In the 49 years since Congress passed Title IX, the number of women’s collegiate sports opportunities nationwide has grown from fewer than 70,000 in the early 1980s to more than 200,000 today. But that growth has not kept pace with women’s increasing enrollment in college relative to men, who also have seen their opportunities to play expand significantly over the years.

The problem, as Hogshead-Makar sees it, is a lack of oversight and enforcement. Female students who believe their college is not complying with Title IX can always sue, but they usually only do so after a program is cut. “Most girls and women don’t want to sue their school. They love their school,” she says.

“The NCAA used to require that schools move closer toward compliance, but they stopped doing that in 2010. No matter how badly a school is complying, the NCAA won’t do anything,” Hogshead- Makar says. “Conferences aren’t doing anything, and the Department of Education isn’t doing anything, which means that enforcement is left to 18- to 22-year-olds.”

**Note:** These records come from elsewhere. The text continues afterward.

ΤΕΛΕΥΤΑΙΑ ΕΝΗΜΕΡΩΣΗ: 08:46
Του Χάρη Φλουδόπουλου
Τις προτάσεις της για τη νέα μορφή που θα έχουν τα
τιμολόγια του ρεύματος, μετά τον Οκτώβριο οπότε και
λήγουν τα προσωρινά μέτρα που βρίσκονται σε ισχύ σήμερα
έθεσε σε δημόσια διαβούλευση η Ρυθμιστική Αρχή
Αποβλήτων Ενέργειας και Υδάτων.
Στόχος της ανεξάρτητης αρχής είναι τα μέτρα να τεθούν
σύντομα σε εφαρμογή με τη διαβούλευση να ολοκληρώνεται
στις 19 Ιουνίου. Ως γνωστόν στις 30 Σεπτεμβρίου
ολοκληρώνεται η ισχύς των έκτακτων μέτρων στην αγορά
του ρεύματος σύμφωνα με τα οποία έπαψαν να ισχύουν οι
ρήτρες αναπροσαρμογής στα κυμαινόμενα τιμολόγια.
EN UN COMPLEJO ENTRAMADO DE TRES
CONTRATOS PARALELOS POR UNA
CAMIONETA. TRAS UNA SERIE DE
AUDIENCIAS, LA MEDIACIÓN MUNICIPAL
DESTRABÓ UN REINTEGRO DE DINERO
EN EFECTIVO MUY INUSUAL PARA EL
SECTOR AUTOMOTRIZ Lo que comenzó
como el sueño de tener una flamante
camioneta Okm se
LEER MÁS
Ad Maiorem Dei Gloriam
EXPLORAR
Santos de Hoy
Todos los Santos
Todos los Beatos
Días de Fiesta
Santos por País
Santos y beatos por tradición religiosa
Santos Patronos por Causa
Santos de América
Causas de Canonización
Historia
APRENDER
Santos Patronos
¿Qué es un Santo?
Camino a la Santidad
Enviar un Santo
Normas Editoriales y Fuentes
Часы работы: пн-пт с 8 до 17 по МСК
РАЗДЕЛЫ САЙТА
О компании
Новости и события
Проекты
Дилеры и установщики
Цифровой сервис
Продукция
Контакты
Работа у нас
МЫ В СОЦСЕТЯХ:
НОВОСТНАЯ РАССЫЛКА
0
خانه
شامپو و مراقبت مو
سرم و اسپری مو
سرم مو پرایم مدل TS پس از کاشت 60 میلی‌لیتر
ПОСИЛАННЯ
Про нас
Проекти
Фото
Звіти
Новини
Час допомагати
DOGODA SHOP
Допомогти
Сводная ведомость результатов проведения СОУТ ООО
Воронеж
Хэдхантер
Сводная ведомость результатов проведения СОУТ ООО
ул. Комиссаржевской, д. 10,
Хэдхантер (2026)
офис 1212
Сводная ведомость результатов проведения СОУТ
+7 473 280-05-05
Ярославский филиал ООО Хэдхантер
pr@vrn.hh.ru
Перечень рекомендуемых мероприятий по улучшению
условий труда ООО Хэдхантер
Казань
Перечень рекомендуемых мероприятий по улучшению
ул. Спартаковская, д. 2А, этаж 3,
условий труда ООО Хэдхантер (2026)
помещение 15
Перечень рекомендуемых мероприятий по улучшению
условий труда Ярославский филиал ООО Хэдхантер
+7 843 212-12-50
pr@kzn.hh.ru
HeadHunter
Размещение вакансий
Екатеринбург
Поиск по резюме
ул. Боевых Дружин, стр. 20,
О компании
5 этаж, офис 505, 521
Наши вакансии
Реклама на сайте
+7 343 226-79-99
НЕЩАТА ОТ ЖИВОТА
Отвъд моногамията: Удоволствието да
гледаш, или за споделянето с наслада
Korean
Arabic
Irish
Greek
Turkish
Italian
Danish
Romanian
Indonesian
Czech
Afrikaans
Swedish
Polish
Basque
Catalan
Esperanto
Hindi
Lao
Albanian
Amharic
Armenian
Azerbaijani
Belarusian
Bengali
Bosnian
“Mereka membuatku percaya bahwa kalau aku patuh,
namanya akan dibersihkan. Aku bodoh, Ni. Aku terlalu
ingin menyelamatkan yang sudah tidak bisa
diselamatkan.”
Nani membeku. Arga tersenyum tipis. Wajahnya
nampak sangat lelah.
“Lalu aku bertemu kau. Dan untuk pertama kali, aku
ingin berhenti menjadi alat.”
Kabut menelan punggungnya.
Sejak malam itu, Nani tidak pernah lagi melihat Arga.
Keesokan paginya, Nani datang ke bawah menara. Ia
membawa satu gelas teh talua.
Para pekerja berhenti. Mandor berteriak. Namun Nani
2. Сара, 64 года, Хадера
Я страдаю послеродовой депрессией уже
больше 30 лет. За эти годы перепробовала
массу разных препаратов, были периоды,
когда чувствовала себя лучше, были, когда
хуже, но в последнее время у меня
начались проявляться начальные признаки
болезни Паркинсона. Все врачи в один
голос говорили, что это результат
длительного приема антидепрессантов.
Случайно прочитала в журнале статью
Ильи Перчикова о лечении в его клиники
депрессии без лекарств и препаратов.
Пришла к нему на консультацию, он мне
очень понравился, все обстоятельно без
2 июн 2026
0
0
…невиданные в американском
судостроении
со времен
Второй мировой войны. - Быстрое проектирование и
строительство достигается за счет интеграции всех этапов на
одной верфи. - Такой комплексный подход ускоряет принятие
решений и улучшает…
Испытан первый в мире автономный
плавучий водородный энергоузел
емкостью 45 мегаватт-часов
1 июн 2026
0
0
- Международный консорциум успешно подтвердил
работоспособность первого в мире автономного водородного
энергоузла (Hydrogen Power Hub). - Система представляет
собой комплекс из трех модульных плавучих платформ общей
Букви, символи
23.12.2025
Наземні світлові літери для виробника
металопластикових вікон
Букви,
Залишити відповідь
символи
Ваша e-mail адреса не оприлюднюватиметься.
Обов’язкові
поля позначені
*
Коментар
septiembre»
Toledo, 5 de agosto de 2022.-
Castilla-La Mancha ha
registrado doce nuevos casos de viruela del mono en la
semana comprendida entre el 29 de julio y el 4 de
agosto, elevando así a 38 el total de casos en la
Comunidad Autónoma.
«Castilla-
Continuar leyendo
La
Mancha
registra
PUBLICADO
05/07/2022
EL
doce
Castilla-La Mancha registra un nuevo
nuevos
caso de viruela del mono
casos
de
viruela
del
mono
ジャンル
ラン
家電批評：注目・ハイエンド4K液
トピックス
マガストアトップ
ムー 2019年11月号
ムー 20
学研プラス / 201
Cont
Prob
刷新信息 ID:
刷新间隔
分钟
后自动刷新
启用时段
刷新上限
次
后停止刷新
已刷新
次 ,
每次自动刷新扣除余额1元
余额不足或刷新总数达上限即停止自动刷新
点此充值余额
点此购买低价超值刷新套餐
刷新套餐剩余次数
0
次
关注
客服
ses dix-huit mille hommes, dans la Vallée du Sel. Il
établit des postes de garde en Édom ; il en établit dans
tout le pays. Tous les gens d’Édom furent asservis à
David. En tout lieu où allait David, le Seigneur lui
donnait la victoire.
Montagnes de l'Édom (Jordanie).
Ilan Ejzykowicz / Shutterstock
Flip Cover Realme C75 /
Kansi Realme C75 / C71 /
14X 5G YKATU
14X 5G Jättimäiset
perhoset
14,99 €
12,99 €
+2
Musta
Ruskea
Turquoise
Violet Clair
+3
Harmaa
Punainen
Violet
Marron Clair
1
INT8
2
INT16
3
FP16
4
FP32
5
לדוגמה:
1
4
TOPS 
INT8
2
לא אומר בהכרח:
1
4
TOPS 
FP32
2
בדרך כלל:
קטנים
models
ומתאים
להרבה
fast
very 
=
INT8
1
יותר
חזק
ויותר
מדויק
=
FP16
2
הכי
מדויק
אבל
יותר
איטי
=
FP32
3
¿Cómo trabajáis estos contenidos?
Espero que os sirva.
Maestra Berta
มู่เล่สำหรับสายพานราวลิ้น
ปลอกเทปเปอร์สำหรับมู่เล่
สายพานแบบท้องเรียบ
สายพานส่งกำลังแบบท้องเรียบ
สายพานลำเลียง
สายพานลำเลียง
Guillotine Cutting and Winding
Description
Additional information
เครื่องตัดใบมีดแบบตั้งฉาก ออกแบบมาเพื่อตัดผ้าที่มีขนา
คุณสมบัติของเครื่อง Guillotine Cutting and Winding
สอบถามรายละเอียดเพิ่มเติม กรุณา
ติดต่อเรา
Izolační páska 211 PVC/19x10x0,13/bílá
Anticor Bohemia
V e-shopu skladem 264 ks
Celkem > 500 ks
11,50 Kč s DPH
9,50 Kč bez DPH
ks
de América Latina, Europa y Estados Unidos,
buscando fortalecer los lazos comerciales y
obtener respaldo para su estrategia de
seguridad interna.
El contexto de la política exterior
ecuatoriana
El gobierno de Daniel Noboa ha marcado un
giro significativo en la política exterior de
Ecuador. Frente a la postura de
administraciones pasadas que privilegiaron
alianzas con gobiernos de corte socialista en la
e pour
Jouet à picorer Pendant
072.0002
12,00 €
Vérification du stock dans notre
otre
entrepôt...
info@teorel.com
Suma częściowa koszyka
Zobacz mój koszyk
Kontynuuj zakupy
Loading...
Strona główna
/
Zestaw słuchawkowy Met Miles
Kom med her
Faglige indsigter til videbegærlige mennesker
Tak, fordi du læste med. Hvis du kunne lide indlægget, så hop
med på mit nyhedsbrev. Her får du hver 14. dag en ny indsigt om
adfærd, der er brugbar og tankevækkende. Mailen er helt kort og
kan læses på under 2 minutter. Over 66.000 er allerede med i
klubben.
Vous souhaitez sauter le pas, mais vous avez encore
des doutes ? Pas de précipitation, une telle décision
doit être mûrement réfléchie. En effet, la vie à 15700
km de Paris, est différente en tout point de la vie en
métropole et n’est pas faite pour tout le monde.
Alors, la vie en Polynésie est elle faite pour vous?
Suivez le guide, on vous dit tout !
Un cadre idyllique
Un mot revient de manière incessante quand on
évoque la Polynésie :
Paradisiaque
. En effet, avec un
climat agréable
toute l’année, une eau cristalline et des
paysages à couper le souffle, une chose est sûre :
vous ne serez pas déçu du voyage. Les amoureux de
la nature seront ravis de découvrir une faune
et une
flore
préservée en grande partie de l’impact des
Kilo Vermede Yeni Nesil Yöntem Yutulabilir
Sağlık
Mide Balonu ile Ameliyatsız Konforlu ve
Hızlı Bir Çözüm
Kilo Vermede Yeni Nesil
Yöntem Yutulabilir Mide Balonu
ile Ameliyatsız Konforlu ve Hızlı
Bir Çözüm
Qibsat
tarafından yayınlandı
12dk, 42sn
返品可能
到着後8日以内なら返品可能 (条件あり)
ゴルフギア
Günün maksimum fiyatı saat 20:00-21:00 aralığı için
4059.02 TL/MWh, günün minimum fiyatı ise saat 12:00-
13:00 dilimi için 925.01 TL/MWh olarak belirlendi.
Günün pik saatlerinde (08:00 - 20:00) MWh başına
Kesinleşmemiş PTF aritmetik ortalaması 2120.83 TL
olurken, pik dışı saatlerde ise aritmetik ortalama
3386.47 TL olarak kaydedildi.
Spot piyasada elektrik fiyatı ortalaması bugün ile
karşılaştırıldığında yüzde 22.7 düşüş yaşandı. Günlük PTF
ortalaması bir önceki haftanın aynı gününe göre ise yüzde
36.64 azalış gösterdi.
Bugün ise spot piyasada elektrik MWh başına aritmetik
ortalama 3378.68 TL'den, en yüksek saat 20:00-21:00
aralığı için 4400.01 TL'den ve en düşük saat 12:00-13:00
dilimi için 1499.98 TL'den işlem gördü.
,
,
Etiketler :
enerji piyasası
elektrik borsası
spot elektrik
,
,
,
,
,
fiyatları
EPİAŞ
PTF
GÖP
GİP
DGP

The fight for Title IX compliance is a personal one for Hogshead-Makar, who believes her opportunity to compete in college 40 years ago enabled her to reach the 1984 Los Angeles Olympics. “I was one of the very best athletes in the world, and none of that would have mattered had it not been for Title IX. I would not have gotten a college scholarship. I would not have gone on to win in 1984,” she says.

“I’ll never forget how important my sports opportunity was. The generation ahead of me laments that they didn’t get what I got.”